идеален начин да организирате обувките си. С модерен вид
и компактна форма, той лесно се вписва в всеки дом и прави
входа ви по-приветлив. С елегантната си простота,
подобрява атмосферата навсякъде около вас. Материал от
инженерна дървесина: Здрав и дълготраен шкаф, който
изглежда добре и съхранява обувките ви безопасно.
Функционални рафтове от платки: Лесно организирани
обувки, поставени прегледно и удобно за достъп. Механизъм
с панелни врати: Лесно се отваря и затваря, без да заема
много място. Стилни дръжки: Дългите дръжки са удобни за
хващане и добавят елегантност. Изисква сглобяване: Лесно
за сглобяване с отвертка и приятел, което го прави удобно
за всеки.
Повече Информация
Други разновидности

* * *

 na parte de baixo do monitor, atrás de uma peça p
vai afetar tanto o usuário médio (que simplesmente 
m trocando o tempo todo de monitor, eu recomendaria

What to work on: Reproduce everything in the records above, from the line containing "na parte de" down to the line containing "m trocando o", with both of those lines included.

Task answer:
 na parte de baixo do monitor, atrás de uma peça p
vai afetar tanto o usuário médio (que simplesmente 
m trocando o tempo todo de monitor, eu recomendaria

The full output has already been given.